#### THINGS TO DO:
**1.** Check each statement against the text about The Voice South Africa below and answer yes or no. Back up each answer by quoting the words from the text that decide it. (a) The third season premiered on 3 February 2019. (b) During blind auditions, the coaches can see the person auditioning. (c) Lira stayed on as a coach in season 3.
**2.** Carry the text about The Voice South Africa further, starting after its last sentence.

#### TEXT EXCERPT:
_____

The Voice South Africa is a South African reality singing competition and local version of The Voice first broadcast as The Voice of Holland. Its first season started on 31 January 2016 and proved to be a hit on M-Net. The second season started on 5 February 2017 on the same channel. The third season premiered on 3 February 2019. A fourth season was set for 2020, but has been postponed to a later stage due to the Covid-19 pandemic.

One of the important premises of the show is the quality of the singing talent. Four coaches, themselves popular performing artists, train the talents in their group and occasionally perform with them. Talents are selected in blind auditions, where the coaches cannot see, but only hear the auditioner.

The original coaching panel of the show consists of Kahn Morbee, Lira, Bobby van Jaarsveld, and Karen Zoid. Lungile Radu and Stacy Norman were the original hosts. Season 3 saw a change in the coaching panel, replacing previous coaches and hosts. Lira is the only remaining coach being joined by Afrikaans singer Riana Nel, rapper Riky Rick and rocker Francois Van Coke. Anele Mdoda is the current host.

Coaches and hosts
Shortly after the announcement of the production of The Voice South Africa, the panellists were revealed with Kahn Morbee, Lira, Bobby van Jaarsveld, and Karen Zoid as coaches; and Lungile Radu and Stacy Norman as hosts. The coaching panel and hosts remain unchanged for season 2, which aired in 2017.

_____

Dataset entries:
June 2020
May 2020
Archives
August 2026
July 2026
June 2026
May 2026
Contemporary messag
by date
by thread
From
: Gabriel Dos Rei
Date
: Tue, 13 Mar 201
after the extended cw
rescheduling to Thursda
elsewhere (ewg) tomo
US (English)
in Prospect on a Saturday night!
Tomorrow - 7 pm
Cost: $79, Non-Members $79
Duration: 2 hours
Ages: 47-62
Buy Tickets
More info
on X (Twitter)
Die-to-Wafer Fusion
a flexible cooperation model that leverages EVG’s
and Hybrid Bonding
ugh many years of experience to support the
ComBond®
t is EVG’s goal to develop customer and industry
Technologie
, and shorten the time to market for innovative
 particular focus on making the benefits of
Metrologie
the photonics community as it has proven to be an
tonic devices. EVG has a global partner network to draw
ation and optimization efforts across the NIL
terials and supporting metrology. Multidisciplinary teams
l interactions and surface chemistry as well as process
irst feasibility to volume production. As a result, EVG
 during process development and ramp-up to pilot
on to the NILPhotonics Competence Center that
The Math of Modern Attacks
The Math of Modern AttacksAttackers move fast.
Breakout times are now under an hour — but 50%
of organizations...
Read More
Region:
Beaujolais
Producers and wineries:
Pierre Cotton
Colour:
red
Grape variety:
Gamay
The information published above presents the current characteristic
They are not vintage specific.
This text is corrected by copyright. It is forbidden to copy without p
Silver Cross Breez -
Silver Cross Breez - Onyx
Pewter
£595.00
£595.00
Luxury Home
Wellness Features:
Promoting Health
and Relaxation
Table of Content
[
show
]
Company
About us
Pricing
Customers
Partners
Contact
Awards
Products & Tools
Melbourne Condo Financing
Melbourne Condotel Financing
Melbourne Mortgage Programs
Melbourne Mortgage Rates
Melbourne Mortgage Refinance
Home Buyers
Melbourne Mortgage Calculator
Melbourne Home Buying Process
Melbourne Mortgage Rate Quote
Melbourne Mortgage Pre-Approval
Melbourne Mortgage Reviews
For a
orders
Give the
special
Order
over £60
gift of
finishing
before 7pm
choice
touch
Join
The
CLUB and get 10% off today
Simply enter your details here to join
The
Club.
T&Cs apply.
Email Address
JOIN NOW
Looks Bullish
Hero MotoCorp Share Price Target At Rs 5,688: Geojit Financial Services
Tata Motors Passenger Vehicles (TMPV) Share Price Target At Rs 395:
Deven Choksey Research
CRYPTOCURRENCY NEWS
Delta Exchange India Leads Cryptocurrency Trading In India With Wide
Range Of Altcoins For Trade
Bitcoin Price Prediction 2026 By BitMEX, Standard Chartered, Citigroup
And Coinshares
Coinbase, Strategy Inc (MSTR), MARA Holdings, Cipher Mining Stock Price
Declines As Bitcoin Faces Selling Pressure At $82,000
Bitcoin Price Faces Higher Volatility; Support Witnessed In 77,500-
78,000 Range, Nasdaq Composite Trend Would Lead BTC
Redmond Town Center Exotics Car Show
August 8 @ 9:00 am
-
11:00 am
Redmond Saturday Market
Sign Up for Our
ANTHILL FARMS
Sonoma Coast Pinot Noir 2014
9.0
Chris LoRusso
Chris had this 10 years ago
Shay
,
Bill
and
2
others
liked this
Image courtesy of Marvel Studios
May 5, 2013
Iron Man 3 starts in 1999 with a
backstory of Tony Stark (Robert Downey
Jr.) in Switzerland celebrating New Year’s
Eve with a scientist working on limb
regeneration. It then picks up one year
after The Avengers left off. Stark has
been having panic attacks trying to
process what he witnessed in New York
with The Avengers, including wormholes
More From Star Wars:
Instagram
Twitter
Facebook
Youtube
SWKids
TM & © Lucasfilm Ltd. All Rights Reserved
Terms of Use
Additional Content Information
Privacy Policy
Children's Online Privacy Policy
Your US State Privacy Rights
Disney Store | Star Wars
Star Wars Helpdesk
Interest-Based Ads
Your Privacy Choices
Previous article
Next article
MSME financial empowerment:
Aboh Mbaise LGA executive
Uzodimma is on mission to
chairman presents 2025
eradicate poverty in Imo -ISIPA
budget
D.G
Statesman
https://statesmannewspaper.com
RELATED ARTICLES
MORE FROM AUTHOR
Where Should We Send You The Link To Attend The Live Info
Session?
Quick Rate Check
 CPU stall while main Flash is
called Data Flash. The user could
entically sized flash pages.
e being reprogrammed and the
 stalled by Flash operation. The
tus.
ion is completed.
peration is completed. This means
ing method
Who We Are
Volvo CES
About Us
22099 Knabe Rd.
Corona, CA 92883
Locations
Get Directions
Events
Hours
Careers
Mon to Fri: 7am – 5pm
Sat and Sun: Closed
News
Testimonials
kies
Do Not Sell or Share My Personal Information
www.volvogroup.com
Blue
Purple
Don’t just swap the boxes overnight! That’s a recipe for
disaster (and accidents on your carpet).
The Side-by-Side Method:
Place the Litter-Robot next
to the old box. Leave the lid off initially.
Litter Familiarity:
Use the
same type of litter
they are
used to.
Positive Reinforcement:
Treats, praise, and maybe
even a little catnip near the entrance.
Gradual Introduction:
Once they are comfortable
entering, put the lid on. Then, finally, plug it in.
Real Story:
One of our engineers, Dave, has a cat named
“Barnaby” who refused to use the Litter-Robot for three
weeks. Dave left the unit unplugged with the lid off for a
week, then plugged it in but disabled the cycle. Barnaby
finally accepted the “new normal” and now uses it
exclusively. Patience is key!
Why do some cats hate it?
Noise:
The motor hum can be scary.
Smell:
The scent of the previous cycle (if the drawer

_____

#### TASK RESPONSES:
**1.**
(a) Yes: "The third season premiered on 3 February 2019."
(b) No: "where the coaches cannot see, but only hear the auditioner"
(c) Yes: "Lira is the only remaining coach"

**2.**
On 29 August 2018, M-Net renewed The Voice South Africa for a third season. On 2 November 2018, Anele Mdoda confirmed to become the new host for season 3. Four days later, it was announced that Riky Rick would become a new coach for the third season, followed by Riana Nel on 7 November  and Francois Van Coke on 9 November. On 8 November 2018 Lira confirmed to be returning to the show for her third season as coach.

Timeline of coaches and hosts

Coaches' advisors

Series overview
Colour Key

 Team Kahn
 Team Lira
 Team Bobby
 Team Karen

 Team Riky†
 Team Riana
 Team Francois

Coaches' teams
 Winner
 Runner-up
 Third place
 Fourth place

Winners are in bold, finalists are italicized, and eliminated contestants in small font

Season synopses

Season 1 (2016) 

The first season of The Voice South Africa began airing on 31 January 2016 on M-Net. The season was hosted by Lungile Radu with Stacy Norman as the V-Reporter, and are joined by coaches Kahn Morbee, Lira, Bobby van Jaarsveld, and Karen Zoid. Richard Stirton won the first season on 22 May 2016.

Season 2 (2017)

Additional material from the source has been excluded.